(WHAT THIS TASK INVOLVES) Filter the entries for the word "LORCA". Copy each line in which it occurs.

Transcribed page contents:
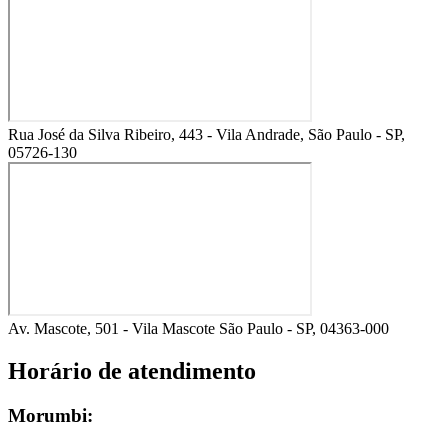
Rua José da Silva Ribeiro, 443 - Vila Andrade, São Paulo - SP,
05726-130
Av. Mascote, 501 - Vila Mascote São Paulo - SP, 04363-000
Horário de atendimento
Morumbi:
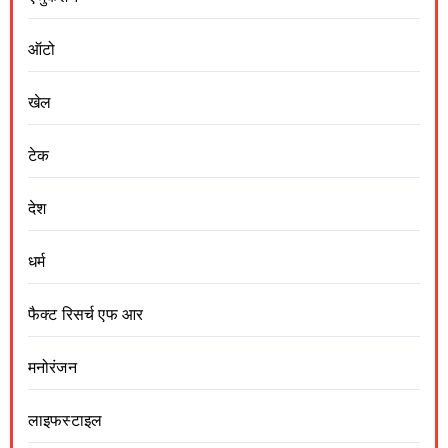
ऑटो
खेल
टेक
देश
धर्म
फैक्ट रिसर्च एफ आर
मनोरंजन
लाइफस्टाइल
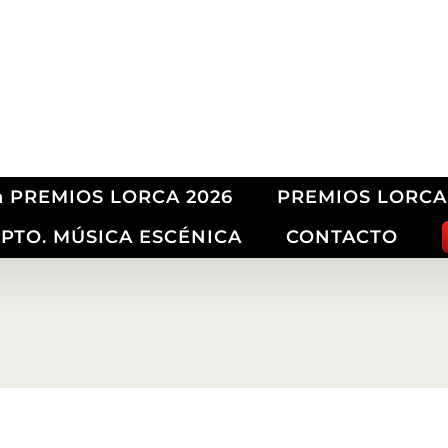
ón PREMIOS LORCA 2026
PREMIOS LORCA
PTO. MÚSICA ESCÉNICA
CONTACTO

(TASK ANSWER)
ón PREMIOS LORCA 2026
PREMIOS LORCA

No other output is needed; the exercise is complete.